Think of shellac nails and gel nails as sisters—they’re in the same family, but it’s annoying when people get them confused. Here are a few key differences worth noting:

1. They’re formulated differently.

Gel nails are made with a liquid gel formula that’s a mix of acrylic monomers that harden under UV light, creating that smooth, glossy finish. The formula used for shellac nails, however, is a combination of gel polish and traditional polish. As a result, Seney says shellac nails are thinner than gel nails and not as heavy.

2. Gel nails do last a little bit longer.

One drawback to shellac, Seney points out, is that because it has traditional polish mixed in the formula, gel nails last longer. Although shellac is a little bit more susceptible to chipping than gel, both still last much longer than regular polish.

3. Gel nails are harder to remove.

A trained nail tech can remove both without damage, but generally speaking, removing gel polish requires a lot of scraping and filing down, which is annoying, time-consuming, and can be a little rougher on the nails. Shellac, on the other hand, is much easier to take off (and, thus, less prone to damaging your nails).

How long does shellac nails last?

Shellac nails are suuuper long-lasting, and you can probably get anywhere from 10 to 14 days out of ’em. You don’t want to keep them on longer than two weeks though—by this time, your real nail will have started to grow out, and it’s not the cutest look.

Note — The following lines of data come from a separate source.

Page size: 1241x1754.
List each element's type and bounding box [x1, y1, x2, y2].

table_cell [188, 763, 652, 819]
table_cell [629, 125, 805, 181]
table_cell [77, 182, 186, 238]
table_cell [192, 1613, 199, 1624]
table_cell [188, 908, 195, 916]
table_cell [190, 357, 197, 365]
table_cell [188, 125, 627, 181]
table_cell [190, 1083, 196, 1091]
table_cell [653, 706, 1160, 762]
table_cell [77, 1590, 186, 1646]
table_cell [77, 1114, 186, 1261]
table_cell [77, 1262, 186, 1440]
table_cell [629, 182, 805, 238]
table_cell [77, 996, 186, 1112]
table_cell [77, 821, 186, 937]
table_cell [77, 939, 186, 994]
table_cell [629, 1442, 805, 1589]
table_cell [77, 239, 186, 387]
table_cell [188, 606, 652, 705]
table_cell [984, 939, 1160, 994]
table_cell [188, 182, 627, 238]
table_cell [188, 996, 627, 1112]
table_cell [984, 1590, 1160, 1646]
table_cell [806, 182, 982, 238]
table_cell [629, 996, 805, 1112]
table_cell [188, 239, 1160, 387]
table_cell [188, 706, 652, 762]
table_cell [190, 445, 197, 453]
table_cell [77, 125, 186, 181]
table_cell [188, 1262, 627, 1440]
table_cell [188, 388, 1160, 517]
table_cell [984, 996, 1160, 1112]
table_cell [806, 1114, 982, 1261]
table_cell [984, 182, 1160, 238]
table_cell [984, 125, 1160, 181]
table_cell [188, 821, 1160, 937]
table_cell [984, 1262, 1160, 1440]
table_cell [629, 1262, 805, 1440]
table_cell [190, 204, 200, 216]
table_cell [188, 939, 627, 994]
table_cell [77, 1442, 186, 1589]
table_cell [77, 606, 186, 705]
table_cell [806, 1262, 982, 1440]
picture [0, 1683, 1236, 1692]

Can you remove shellac at home?

The absolute easiest way to remove shellac nails is to go to a salon to get your shellac nails removed, and if you’re wanting a polish change, why not knock ’em both out at once?! (FYI shellac requires no downtime between applications.) Seney says the removal process only requires filing and soaking, so it’s super quick (15 minutes max) and won’t add much time to your manicure appointment. Not only does shellac have its own specific remover, but the unique formula of the polish also allows the acetone to better penetrate the polish so that it loosens from the nail much easier. In other words, no scraping necessary.

If you are in a pinch and can’t pop into a salon, follow these steps to get rid of your manicure at home:

  1. Lightly file off some of the polish.
  2. Place a cotton pad soaked with acetone on each nail.
  3. Wrap the cotton around your nail with a piece of aluminum foil.
  4. Wait 10 minutes, then twist off the aluminum foil and cotton pads.
  5. Wipe your nails down again with the remover, and you’re good to go!
    1. Do shellac nails ruin your nails?

      If you go to a salon to get your shellac nails applied and removed by a trained nail tech, Seney says no, you typically won’t leave with damaged nails. But if you decide to pick at and peel off your nails at home, it can also take off the top layers of your nail’s surface (ouch!), making it weak and brittle. Moral of the story: Whether you’re removing them in salon or at home, take the time to remove them properly. Don’t. Just. Peel. Them. Off.

      Are shellac manicures safe?

      Okay, so we all know that UV exposure isn’t good for you, and UV lamps are needed in the shellac manicure process to harden your nails. However, a recent study found that the risk from the UV lamps on your hands is minimal, so you don’t have to give up your salon trips. If it makes you feel better, though, you can smooth on a sunscreen before you get your nails done to have 100 percent peace of mind.

      The bottom line

      If you’re trying to switch up your manicure, shellac nails are definitely worth a try. They’re long-lasting, cute, and easy, and as long as you get them removed properly, they won’t cause any major damage. What’s not to love?